TEXTO PARA REVISAR
Dios fallece para ceder paso al sentimiento de orfandad traído por el declive de la moralidad tradicional. Esta desaparición de principios rebasa la mera concepción religiosa de pecado y que se extiende hasta la transgresión de valores trasmitidos por instituciones como la familia, matrimonio, el Estado o el concepto mismo de justicia.

Se desdibujan las fronteras entre el bien y el mal, lo justo o injusto e incluso los criterios estéticos sobre la belleza. Toda esta gama de matices cobra relevancia en el reino del relativismo y el combate de los dogmas inaugurado por el espíritu de negación de los valores. Una vez desaparecidas las nociones de bien y mal apenas quedan en pie la voluntad dentro esos territorios de fronteras abolidas. Una voluntad personal valorada en su carácter de fortaleza aportadora de sentido. Las exequias funerarias vienen a declarar obsoleta cualquier brújula moral y desandar el camino histórico que daba por sentado la superioridad del espíritu sobre la carne. La muerte de Dios es la inversión de las jerarquías haciendo énfasis en la dimensión material de la existencia.

Cualquier denuncia sobre la evaporación de la presencia de Dios en el mundo reniega de lecturas literales. Más bien se trata del sinónimo o imagen metafórica del abandono de valores caducos. Entre ellos el fin de la dualidad del mundo escindido entre materia y espíritu, cielo e infierno, entre otras visiones binarias rechazadas en nombre del claroscuro que impone la crudeza de los hechos, porque ya no existe ni bien ni mal, tampoco amos ni siervos. Sumergirse en la aceptación de esa dosis de relativismo nos coloca en esa zona gris donde los individuos son capaces de ejercer el papel de juez, verdugo y víctima de forma simultánea, indistinta e intercambiable. Como no existe salvación metafísica, somos arrojados a la vida en el yermo de la desesperanza con la fuerza de voluntad como único horizonte. La muerte de Dios es el reclamo por repensar los valores universales y la aceptación de los límites del sistema de creencia tradicional.

INSTRUCCIÓN 1
Según el texto para revisar, ¿qué queda en pie cuando desaparecen las nociones de bien y mal?

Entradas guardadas
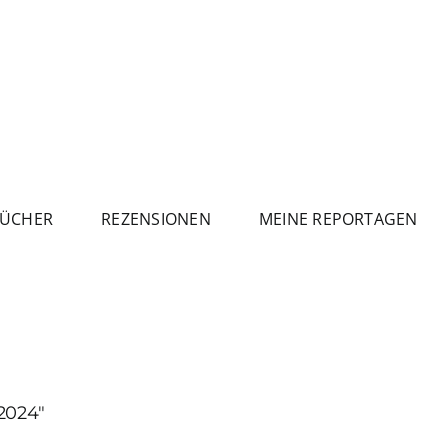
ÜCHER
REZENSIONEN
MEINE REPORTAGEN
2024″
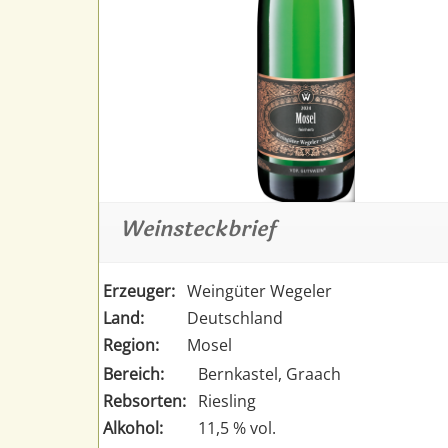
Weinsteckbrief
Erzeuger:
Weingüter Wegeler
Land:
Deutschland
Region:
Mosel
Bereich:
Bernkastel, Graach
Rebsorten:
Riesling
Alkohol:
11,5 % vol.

...

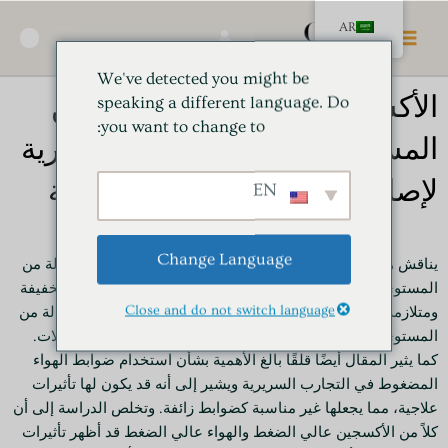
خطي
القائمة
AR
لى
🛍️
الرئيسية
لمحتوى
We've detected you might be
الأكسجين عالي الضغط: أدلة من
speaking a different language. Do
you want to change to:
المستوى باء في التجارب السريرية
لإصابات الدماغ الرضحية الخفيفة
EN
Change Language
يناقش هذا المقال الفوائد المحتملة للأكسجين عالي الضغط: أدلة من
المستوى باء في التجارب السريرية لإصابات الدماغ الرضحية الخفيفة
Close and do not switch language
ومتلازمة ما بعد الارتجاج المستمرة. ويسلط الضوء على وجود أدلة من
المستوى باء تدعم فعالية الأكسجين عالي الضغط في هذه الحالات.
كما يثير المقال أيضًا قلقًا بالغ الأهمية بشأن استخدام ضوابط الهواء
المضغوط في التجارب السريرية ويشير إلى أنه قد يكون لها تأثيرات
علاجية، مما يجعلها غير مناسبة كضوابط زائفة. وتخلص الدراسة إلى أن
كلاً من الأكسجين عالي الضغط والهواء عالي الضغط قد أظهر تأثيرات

INSTRUCCIÓN 2
Copia de nuevo solo las líneas de los registros que van desde la que contiene "Weinsteckbrief" hasta la que contiene "11,5 % vol.", ambas incluidas, y sustituye "Riesling" por "Silvaner" sin cambiar nada más.

SOLUCIÓN 1
Apenas queda en pie la voluntad.

SOLUCIÓN 2
Weinsteckbrief
Erzeuger:
Weingüter Wegeler
Land:
Deutschland
Region:
Mosel
Bereich:
Bernkastel, Graach
Rebsorten:
Silvaner
Alkohol:
11,5 % vol.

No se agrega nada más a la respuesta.